Роман-Александр послушно уперся взглядом в маленькое пятнышко надежды. Сперва он ничего не заметил, но, вглядевшись, увидел, что звезда вписана в серебристый тройной вензель. Такой же, как на шкатулке, подаренной Рене Аррою темными эльфами! Бард рванулся к портретам.
— Правильно, — подтвердил Архипастырь. — Оба портрета подписаны так же.
— Звезда. Странное же место для подписи.
— Если это подпись, то да. Но знак повторяется трижды, возможно, он означает нечто другое…
— Как звали художника? — вырвалось у Романа. — Он… он вполне мог быть моим соплеменником.
— Его имя неизвестно, как и его происхождение. С твоего позволения… — Архипастырь набросил покров на надменную красавицу в рубинах и застекленный столик с чудовищным предсказанием. — Предлагаю сесть и подумать.
— Мастер пробыл при дворе не менее тридцати лет, иначе он никогда не смог бы изобразить и Эрасти, и Циалу… Он должен был рисовать, и много. Где остальные?
— Нам известны только две картины и эта гравюра.
— Где их нашли?
— У Церкви свои секреты… Нет, я не о тебе. Довольно долго я пытался выяснить происхождение этих и… еще некоторых вещей, но безуспешно. Если не считать того, что в свое время утверждалось, что Эрасти нарисовал себя сам, глядя в зеркало.
— Но тогда получается…
— Тогда ничего не получается!

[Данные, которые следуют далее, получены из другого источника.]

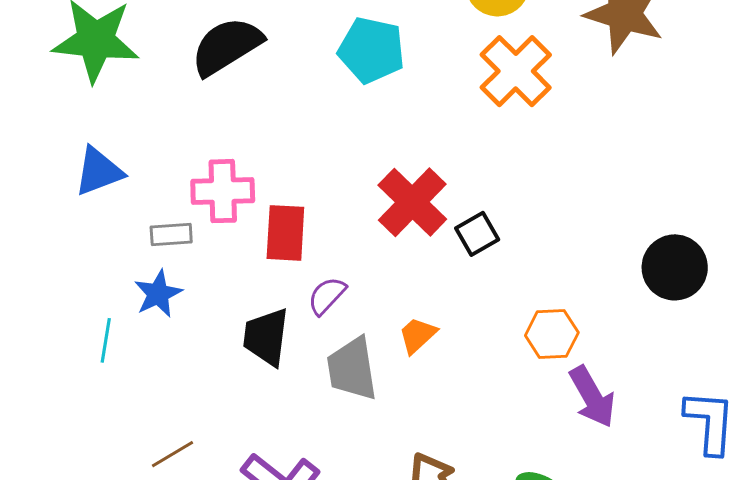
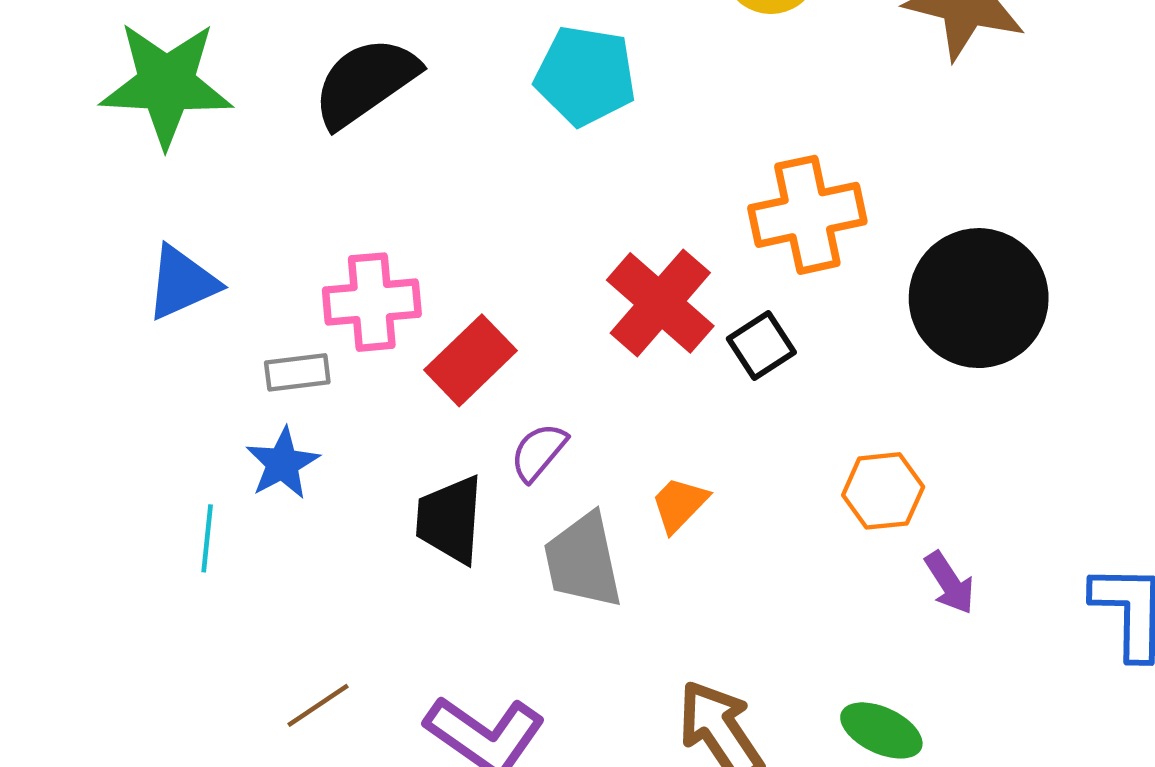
orange cross: (516, 71) -> (807, 215), moved, turned 36
red rectangle: (285, 233) -> (470, 360), turned 46
black circle: (675, 267) -> (979, 298), moved, size x1.4
purple arrow: (592, 397) -> (950, 583), size x0.7

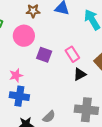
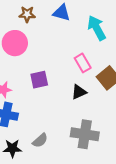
pink rectangle: (72, 54) -> (83, 63), moved
purple square: (44, 55) -> (39, 80), moved, turned -35

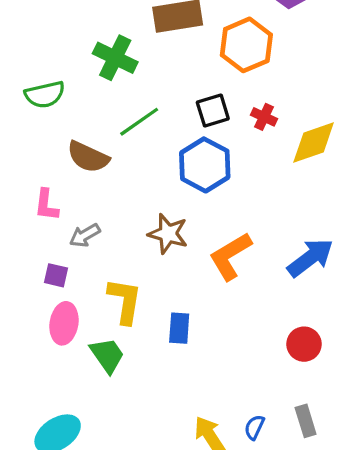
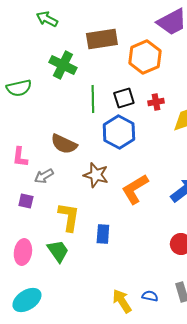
red cross: (264, 117) -> (156, 102), turned -35
green line: (139, 122) -> (93, 99), moved, turned -56
brown semicircle: (88, 157) -> (64, 144), moved
pink ellipse: (64, 323) -> (23, 252), moved
blue semicircle: (254, 427) -> (150, 296), turned 77

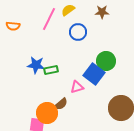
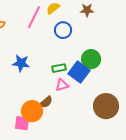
green rectangle: (51, 70) -> (59, 68), moved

Даже если Церна не погиб в Эстербурской пади, он не смог бы нарисовать Циалу, не имея рук…
Герцог Аррой возвращался с конной прогулки раньше обычного. За последний месяц у него вошло в привычку по утрам уезжать из Высокого Замка, просто чтобы собраться с мыслями и хоть немного побыть самим собой. Иногда эландца сопровождал почти поправившийся Стефан со своей рысью. Преданный невозмутимо восседал на лошади впереди принца, и окрестные жители успели привыкнуть к диковинному зрелищу. Наследник чувствовал себя хорошо, Михай Годой, лежащий бревном в Полуночной башне, — плохо, точнее, никак.

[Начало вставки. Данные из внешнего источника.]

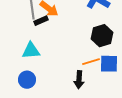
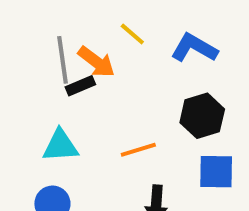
orange line: (91, 62) -> (138, 150), moved

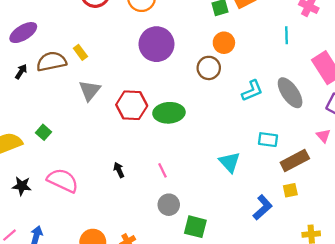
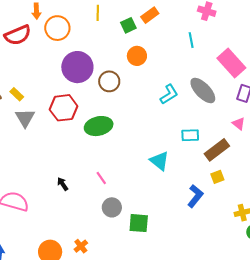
yellow rectangle: (80, 52) -> (17, 94), moved
brown circle: (209, 68) -> (109, 81), moved
red hexagon: (132, 105) -> (64, 108), moved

Рене предпочел бы, чтоб тарскийский господарь скончался, но и нынешнее его положение успокаивало. Хуже было с Зеноном. Средний из принцев по-прежнему пребывал в состоянии пойманного, но не смирившегося животного. Он не узнавал никого — ни отца, ни братьев, ни бывшую невесту. Последним шансом бедняги оставался Роман, возвращения которого ждали осенью, пока же в Таяне царила жара.